• Consigne: D'après la chronique ci-dessous sur la loi ESSOC, quel sujet est exclu du « rescrit contrôle » ?

• Extrait choisi:

K.Pratique | Chroniques juridiques du cabinet KGA Avocats - Sophie borenstein, Bérengère Marlot, 2/10/2018

La loi dite « ESSOC » (n° 2018-727 du 10 août 2018 pour un Etat au service d’une société de confiance) a pour ambition d’établir une relation de confiance entre l’administration fiscale et le contribuable. Pour y parvenir, les objectifs affichés sont la simplification des rapports entre l’administration et le contribuable et l’instauration d’une confiance réciproque. La loi prévoit notamment la réduction de l’intérêt de retard en cas de rectification spontanée d'une erreur de déclaration, l’élargissement de la procédure de régularisation spontanée à toutes les procédures de contrôle fiscal, des aménagements relatifs aux intérêts de retard et au droit à l’erreur en matière douanière. Outre ces diverses mesures, la loi renforce les garanties du contribuable face aux changements de doctrine administrative. Le « rescrit contrôle » tel qu’issu de la doctrine administrative est redéfini et légalisé (I) et une nouvelle « garantie fiscale » est créée (II).
I. La consécration du « rescrit contrôle »
Qu’est-ce qu’un « rescrit contrôle » ?


Il permet aux entreprises de solliciter, sous conditions, une prise de position formelle de l’administration au cours d’un examen ou d’une vérification de comptabilité, s’agissant de points examinés dans la cadre du contrôle mais qui n’ont pas entrainé de rectification. Les prix de transfert sont exclus.

Qui peut solliciter un tel rescrit ?

Auparavant le « rescrit contrôle » ne pouvait être sollicité que par une entreprise dans le cadre d’une vérification de comptabilité.

La loi « ESSOC » a étendu le champ d’application du « rescrit contrôle » à l’entreprise qui fait l’objet d’un examen à distance de comptabilités informatisées. Il s’applique également en matière de contributions indirectes au titre des contrôles et enquêtes diligentés par l’administration des douanes.

Quand le demander ?

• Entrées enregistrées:

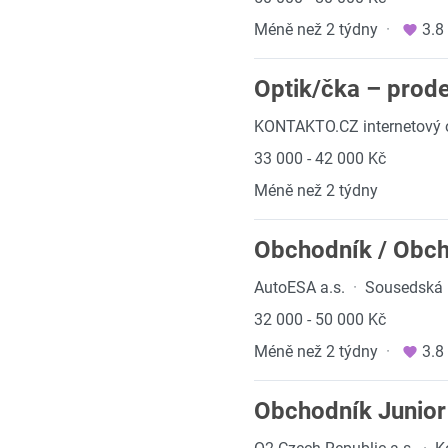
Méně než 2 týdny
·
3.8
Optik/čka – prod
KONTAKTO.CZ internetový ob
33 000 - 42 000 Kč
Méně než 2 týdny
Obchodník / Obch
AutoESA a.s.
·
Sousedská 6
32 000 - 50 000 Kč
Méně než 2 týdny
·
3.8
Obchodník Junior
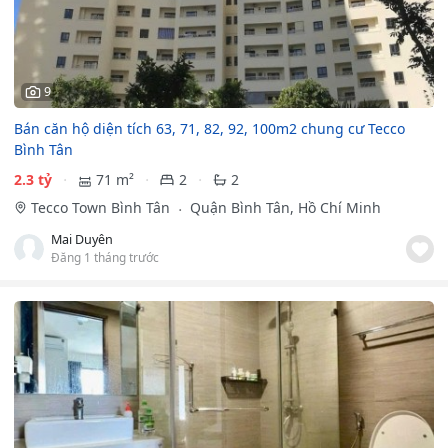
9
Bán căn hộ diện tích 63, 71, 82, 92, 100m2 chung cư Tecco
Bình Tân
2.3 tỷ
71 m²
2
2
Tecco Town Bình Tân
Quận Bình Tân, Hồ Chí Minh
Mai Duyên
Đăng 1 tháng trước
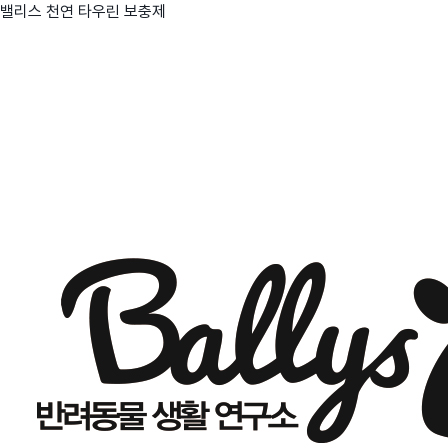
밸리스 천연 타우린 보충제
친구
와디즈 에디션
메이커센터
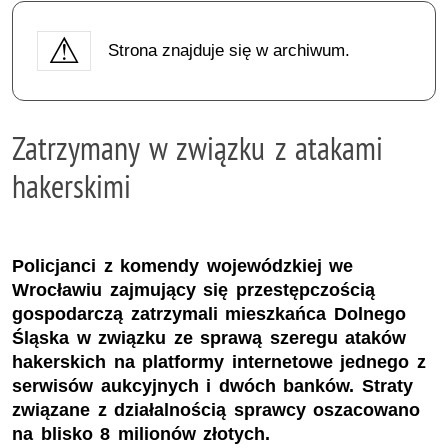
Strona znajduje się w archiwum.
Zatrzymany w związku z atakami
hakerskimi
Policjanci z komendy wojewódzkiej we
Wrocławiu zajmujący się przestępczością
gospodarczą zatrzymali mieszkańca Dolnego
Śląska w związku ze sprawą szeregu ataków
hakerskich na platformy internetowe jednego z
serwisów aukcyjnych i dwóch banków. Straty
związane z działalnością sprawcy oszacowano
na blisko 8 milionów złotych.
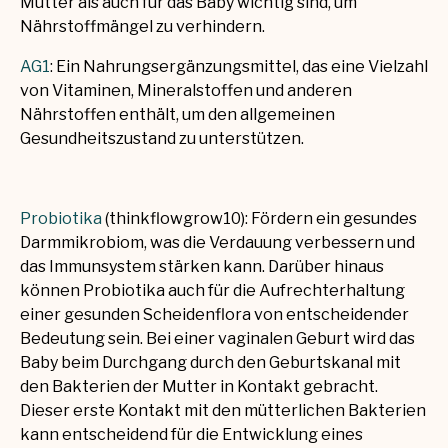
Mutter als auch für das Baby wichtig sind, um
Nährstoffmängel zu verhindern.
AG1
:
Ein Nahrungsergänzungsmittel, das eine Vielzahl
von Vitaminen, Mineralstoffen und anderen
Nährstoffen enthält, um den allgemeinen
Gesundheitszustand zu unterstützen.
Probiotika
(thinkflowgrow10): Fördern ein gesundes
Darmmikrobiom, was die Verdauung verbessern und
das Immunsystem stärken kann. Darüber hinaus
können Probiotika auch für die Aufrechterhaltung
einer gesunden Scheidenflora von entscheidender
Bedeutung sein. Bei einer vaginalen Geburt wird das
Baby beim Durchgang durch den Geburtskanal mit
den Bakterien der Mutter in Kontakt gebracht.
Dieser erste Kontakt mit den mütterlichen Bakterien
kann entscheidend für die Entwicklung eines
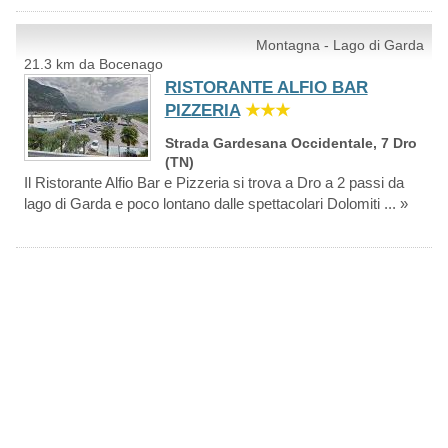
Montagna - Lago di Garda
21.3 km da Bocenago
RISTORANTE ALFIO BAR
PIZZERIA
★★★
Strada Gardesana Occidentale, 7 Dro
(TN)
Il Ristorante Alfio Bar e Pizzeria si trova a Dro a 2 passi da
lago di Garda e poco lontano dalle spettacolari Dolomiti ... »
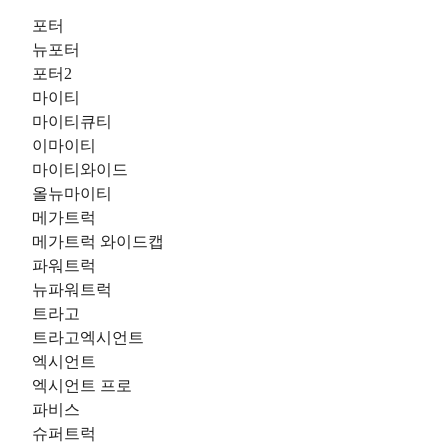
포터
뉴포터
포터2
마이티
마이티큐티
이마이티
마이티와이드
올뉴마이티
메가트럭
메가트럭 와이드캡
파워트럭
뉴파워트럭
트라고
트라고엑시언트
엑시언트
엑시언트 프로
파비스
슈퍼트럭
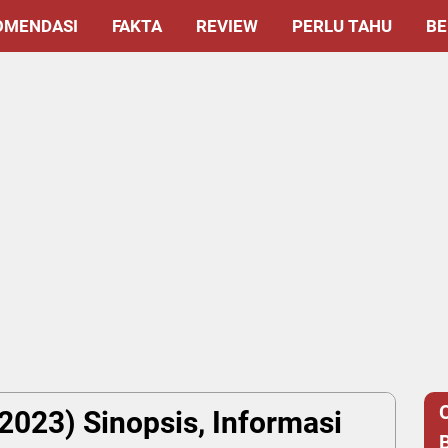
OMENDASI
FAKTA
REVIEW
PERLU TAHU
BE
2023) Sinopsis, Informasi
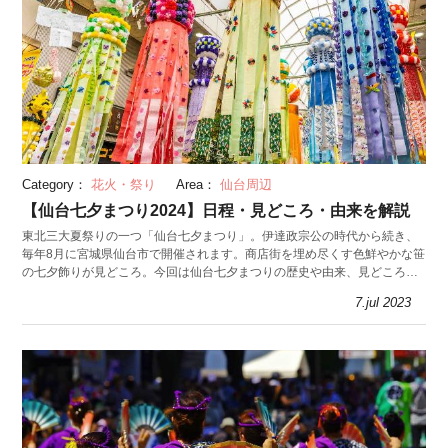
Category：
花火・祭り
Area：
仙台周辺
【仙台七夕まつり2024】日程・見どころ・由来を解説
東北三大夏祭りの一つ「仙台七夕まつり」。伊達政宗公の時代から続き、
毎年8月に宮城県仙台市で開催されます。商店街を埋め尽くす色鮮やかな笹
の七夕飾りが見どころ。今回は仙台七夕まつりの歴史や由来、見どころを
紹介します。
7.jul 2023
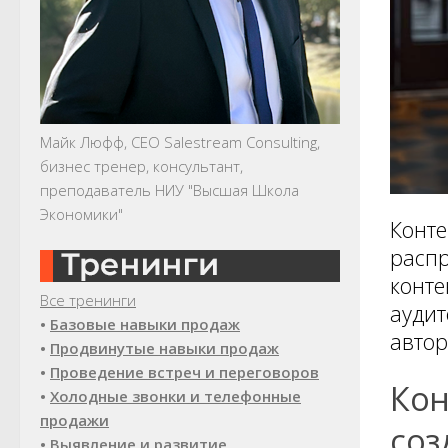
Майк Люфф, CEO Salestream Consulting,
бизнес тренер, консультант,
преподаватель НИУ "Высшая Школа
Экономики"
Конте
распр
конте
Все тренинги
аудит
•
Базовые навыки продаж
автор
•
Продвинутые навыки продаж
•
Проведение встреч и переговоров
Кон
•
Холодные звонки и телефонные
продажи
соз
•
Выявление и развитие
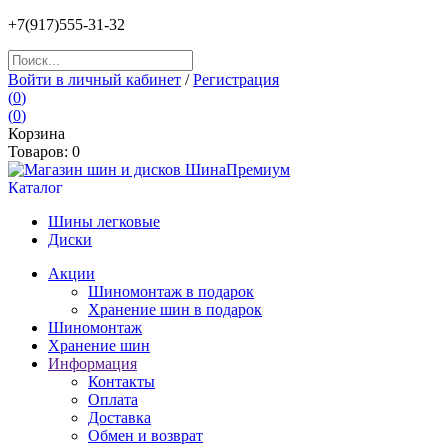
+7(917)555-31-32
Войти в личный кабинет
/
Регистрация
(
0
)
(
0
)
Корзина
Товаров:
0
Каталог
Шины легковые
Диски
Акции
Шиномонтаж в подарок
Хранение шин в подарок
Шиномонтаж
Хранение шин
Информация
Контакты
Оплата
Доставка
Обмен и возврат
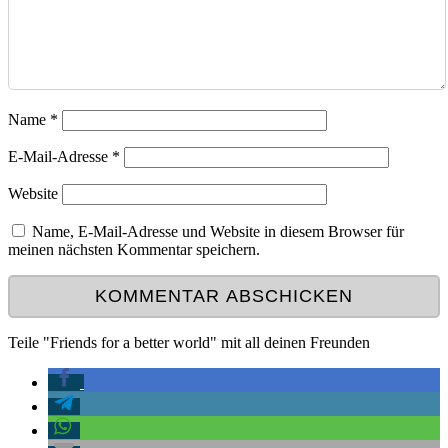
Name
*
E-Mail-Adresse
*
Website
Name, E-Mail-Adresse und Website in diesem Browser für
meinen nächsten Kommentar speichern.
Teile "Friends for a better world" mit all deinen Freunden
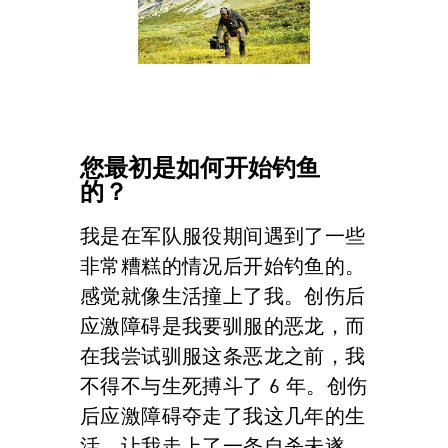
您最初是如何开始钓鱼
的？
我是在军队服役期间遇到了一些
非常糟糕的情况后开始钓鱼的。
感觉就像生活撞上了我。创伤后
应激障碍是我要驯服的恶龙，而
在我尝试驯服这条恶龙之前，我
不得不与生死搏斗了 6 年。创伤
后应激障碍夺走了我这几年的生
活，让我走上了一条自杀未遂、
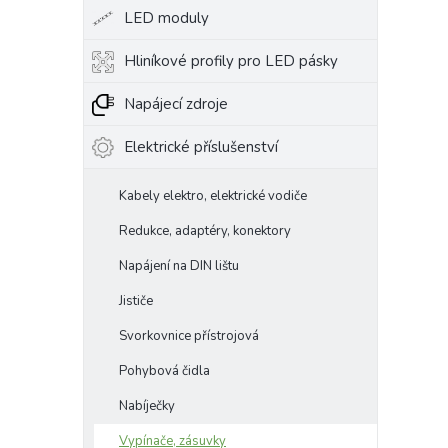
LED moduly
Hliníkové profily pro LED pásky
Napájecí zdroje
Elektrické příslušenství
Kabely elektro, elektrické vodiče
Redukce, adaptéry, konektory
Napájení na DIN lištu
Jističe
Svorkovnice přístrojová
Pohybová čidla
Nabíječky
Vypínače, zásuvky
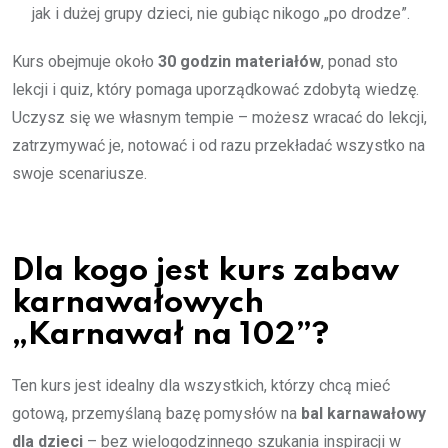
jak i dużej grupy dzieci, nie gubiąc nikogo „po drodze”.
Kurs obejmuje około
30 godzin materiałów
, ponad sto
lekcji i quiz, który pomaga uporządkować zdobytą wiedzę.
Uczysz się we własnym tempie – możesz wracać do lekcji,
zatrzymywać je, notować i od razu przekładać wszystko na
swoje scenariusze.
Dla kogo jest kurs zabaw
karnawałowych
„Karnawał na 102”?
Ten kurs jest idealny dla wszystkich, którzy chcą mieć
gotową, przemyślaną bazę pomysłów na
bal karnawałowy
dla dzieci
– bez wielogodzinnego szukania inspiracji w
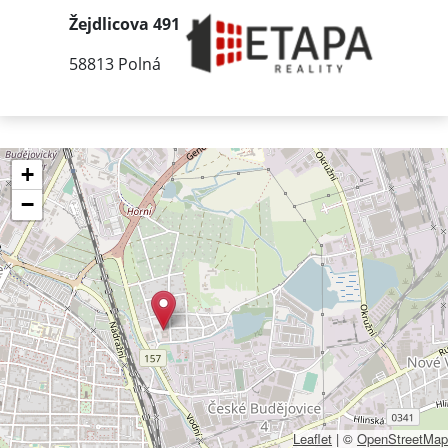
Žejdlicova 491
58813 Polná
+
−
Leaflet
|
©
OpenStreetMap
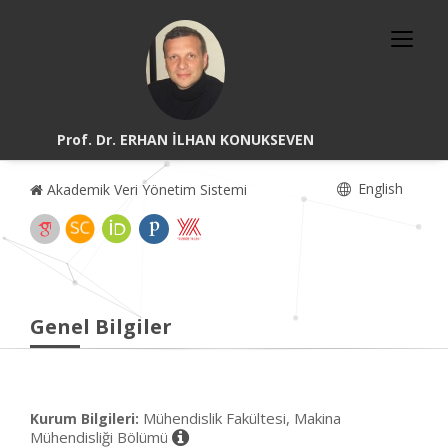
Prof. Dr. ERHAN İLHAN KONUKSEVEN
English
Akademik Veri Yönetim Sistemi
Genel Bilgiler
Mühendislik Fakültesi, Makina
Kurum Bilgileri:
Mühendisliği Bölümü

• Solution: Les prix de transfert sont exclus du « rescrit contrôle ».